The villages matter. Fraser is very good at showing how a seemingly quiet place can become charged once suspicion lands. In A Necessary End, a New Year's gathering leads to a strangled body and a village full of secrets. Death Speaks Softly moves into a university setting when a French student disappears. Symbols at Your Door turns a rash of grotesque graffiti into something much more sinister. And The Gospel Makers brings in a cult-like religious group, showing that Webb's cases can open outward as well as inward.
Even when the plots are intricate, the books stay grounded in ordinary social life. Families fight. Marriages crack. Adult children resent parents. Old lovers reappear. Respectable local names start to look less respectable under pressure. Fraser keeps the puzzle front and center, but she also uses domestic strain to give the crimes weight. Murder is never just a device. It lands in an already complicated web of loyalties and grievances.
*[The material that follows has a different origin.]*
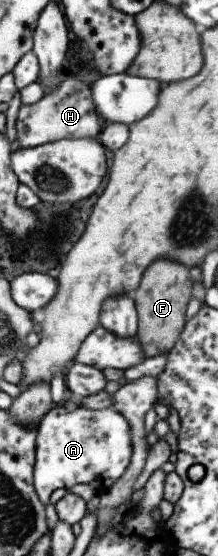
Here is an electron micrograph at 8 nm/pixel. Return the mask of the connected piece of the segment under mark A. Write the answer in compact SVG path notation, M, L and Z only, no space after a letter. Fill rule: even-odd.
M58 405L52 408L42 419L41 425L39 427L38 437L37 437L37 465L35 467L35 480L34 485L38 495L41 496L41 500L48 505L50 503L50 497L56 489L72 489L74 485L78 483L87 483L91 486L96 486L100 492L106 492L110 489L114 482L124 473L126 466L129 464L129 459L131 456L131 437L129 432L129 425L127 421L119 414L114 411L114 409L106 408L103 410L91 410L84 407L79 407L74 411L66 411L62 405Z

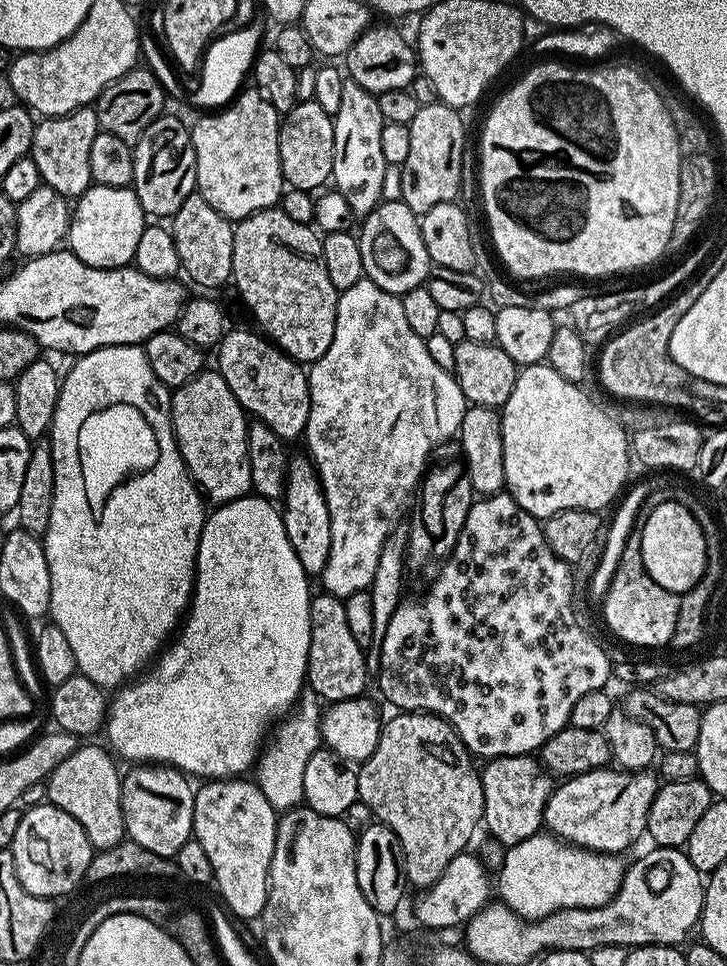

One of the nice touches in the later run is the sequence of titles drawn from the old folk song Green Grow the Rushes, O, including The Seven Stars, The Ten Commandments, Eleven That Went Up to Heaven, and The Twelve Apostles. That gives the series its own identity, but the heart of it stays the same: strong village atmospherics, solid detection, and a detective who knows that people are rarely as simple as they first appear.
If you enjoy English police mysteries that balance investigation with character, David Webb is an easy series to settle into. The books work as individual cases, but reading them in order lets you enjoy the cumulative picture of Webb himself, his colleagues, and the communities he has to keep walking back into after the headlines fade.